It comes as no surprise that more workplaces are embracing more flexible work arrangements with their employees. While the flexibility is seen as an attractive tool for promoting work life balance and good corporate culture, it risks imposing some significant liability on the employer, namely with respect to the payment of overtime.

Overtime in Alberta is governed by the Employment Standards Code, RSA 2000 C e-9 (the “ESC”). An employer must pay an employee overtime pay at a rate that is at least 1.5 times the employee’s wage rate. Unless your industry is subject to an exemption, an employee’s overtime is calculated based on the greater of the total hours of work in excess of 8 hours on each work day in the work week, or the total hours of work in excess of 44 hours in the work week. [1] An employer does not have the ability to choose between the daily limit and the weekly limit, instead overtime is calculated based on whichever entitles the employee to a greater benefit.

Averaging Arrangements

An averaging arrangement is an arrangement between an employee and employer that allows the employee to work a modified schedule.
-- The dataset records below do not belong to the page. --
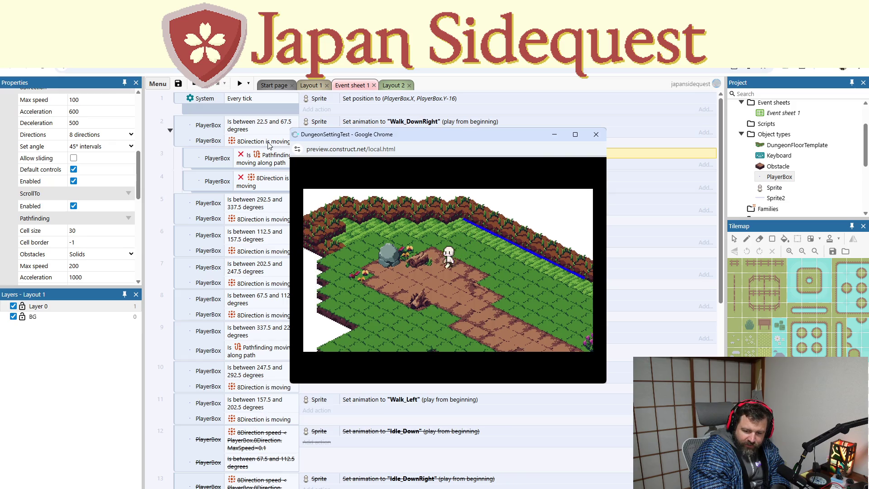
pyautogui.press('Down')
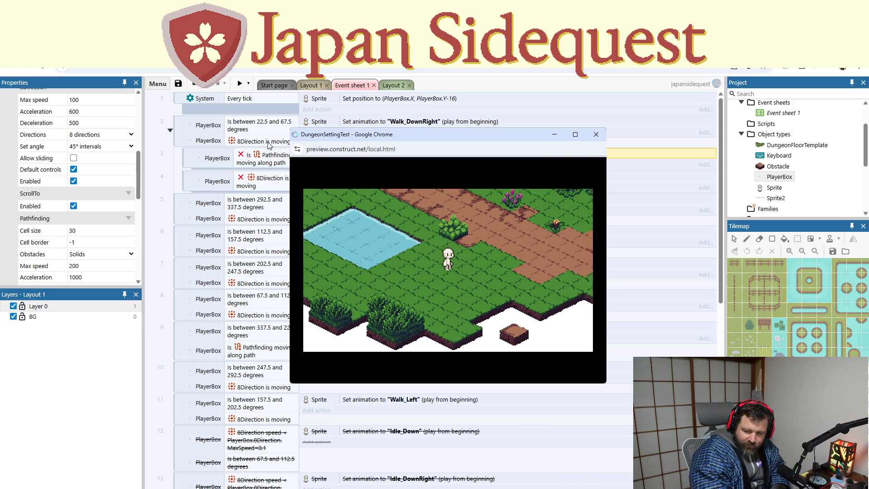
pyautogui.press('Down')
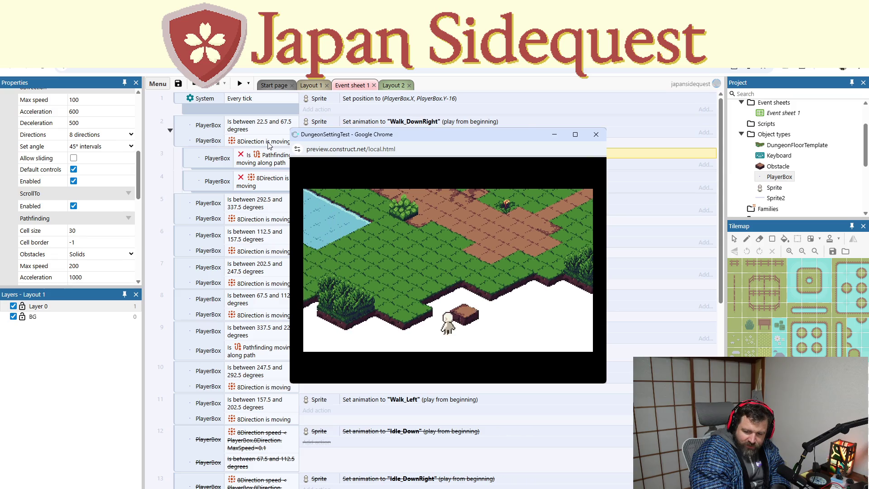
pyautogui.press('Up')
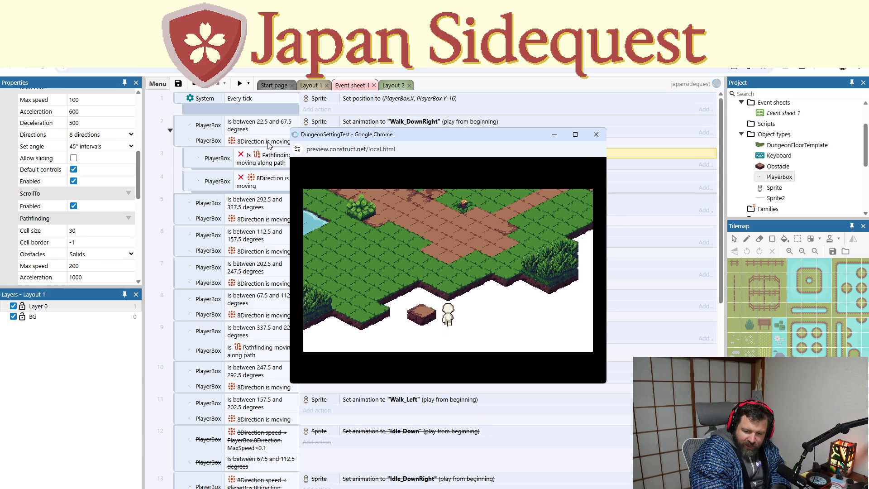
pyautogui.press('Up')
Such an arrangement can be well-suited for employees with work schedules outside the normal Monday to Friday, 9-5 work week and is a useful tool to maintain flexible and fair work schedules, while keeping overtime costs in check.

An averaging arrangement allows the employer to average out an employee’s hours across multiple weeks, for the purpose of determining the employee’s entitlement to overtime. While it does not do away with the requirement to pay overtime entirely, it can minimize how much overtime an employee is entitled to. Under this type of arrangement, an employee is entitled to overtime if, on average, as determined over a set multi-week period, their hours of work exceed 44 hours a week. It can be implemented across the whole workforce or can be limited to a single employee.

These arrangements are tightly controlled by the ESC, which sets out strict parameters an employer must abide. An employer must provide their employee two weeks’ notice before an averaging arrangement starts, unless otherwise to in writing.  To be valid, the following specific requirements must be met:

  • the arrangement must be in writing;
  • it must specify the number of weeks over which hours will be averaged (up to a maximum of 52 weeks);
  • include a schedule setting out the daily and weekly hours of work for the averaging period;
  • specify whether daily overtime will apply; and
  • specify the manner which overtime pay and/or time off with pay will be calculated.

In determining whether to implement an averaging arrangement, an employer should strongly consider consulting with a lawyer to ensure the terms of the arrangement meet requirements under the ESC. The employment lawyers at Getz Collins and Associates can help with answering any questions you have and can determine specific considerations unique to your company and employees when deciding whether an averaging arrangement is in your best interests.


[1] A work day means a 24‑hour period ending at midnight or a 24‑hour period as established by the consistent practice of an employer. A work week is defined as the period between midnight on a Saturday and midnight on the following Saturday, or 7 consecutive days as established by the consistent practice of an employer.